Au contraire, chaque jour qui passe, les maçons chassent et pourchassent les agriculteurs jusque dans les champs de navets. « D’ailleurs, cette pression foncière est source de perturbation d’un écosystème déjà très sensible. Parce que la zone des Niayes, depuis les dépressions dunaires de la Patte d’oie, en passant par la zone du Technopôle jusqu’au Gandiolais, constitue une réserve riche de sa diversité en ressources végétales et faunistiques. Aujourd’hui, tout est construit ! Le Technopole, qui abritait le peu de surface qui restait à Dakar, accueillera bientôt une arène de lutte ! En attestent les géomètres qui étaient sur place, hier, à Pikine…» a déploré notre expert en horticulture.

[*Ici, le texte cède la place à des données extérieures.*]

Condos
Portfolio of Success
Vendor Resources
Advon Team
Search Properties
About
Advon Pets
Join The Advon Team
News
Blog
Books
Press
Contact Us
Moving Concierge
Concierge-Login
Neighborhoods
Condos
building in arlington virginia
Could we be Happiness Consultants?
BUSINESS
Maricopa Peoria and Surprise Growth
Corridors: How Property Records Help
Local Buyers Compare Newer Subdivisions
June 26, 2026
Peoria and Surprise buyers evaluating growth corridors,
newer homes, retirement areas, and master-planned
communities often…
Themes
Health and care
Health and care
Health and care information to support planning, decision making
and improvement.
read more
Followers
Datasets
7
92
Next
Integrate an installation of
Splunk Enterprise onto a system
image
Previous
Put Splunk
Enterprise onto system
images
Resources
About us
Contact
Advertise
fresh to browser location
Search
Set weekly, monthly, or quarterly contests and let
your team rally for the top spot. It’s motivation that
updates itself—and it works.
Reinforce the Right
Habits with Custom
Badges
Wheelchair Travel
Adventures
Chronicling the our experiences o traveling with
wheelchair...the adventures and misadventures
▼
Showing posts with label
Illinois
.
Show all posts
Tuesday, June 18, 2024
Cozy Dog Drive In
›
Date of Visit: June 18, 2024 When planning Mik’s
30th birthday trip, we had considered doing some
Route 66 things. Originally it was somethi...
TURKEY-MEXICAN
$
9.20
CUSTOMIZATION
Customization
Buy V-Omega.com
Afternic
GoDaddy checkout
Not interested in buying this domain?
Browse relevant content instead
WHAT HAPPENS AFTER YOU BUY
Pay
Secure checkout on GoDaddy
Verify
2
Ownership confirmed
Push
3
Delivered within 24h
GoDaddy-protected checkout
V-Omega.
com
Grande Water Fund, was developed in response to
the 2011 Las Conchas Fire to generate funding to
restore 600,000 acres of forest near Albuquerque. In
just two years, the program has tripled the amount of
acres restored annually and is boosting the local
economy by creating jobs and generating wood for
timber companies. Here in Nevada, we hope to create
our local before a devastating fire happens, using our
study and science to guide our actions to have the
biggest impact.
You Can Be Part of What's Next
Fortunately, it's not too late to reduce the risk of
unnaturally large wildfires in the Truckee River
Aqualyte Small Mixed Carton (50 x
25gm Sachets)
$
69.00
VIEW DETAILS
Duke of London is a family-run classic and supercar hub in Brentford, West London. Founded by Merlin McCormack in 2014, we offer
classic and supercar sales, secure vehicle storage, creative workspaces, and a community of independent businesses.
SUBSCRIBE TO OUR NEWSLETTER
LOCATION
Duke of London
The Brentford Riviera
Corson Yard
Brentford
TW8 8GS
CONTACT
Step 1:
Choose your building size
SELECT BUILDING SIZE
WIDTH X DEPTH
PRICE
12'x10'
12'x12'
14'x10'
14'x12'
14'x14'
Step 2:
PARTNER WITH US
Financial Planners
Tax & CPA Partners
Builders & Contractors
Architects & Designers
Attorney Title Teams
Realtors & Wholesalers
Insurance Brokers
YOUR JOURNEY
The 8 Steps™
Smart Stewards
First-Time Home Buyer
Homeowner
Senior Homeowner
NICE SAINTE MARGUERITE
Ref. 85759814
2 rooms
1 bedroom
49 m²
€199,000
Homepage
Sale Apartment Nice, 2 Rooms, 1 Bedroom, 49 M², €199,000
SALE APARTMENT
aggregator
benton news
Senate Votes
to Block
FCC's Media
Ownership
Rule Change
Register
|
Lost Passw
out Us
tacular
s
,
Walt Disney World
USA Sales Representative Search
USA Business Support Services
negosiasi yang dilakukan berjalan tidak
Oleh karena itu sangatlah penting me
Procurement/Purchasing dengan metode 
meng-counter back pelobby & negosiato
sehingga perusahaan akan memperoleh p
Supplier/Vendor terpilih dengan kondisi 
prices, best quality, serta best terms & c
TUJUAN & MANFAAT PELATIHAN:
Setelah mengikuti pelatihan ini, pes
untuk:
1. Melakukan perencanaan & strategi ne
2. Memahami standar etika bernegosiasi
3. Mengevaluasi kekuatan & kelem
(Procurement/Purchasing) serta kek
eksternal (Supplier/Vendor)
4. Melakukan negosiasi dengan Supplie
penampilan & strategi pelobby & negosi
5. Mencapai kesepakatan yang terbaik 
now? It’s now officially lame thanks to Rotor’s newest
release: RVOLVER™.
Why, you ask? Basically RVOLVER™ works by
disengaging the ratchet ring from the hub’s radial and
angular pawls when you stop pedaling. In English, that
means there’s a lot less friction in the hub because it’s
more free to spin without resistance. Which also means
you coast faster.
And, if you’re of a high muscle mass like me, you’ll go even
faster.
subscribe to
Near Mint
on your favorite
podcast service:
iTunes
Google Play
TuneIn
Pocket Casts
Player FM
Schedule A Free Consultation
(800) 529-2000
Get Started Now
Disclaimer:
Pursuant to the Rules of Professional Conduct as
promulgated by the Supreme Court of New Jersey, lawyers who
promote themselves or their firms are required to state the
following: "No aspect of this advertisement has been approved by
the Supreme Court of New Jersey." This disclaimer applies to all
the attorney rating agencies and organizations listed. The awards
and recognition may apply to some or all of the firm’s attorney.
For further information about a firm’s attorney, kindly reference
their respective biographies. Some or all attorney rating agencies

Dans un passé pas si lointain, les quartiers de Patte d’Oie, Hann Maristes, Sips-Thiaroye, Thiaroye Azur etc. étaient des zones horticoles voire rizicoles pour certaines. Il a fallu l’arrivée de Wade en 2000 pour que tout disparaisse carrément sous la pression de l’urbanisation. A ce rythme, et dans peu de temps, les marchés Castors, Thiaroye et Tilène vont s’approvisionner en choux ou en tomates dans la Mauritanie lointaine ! Ou directement à partir du Maroc, par camions.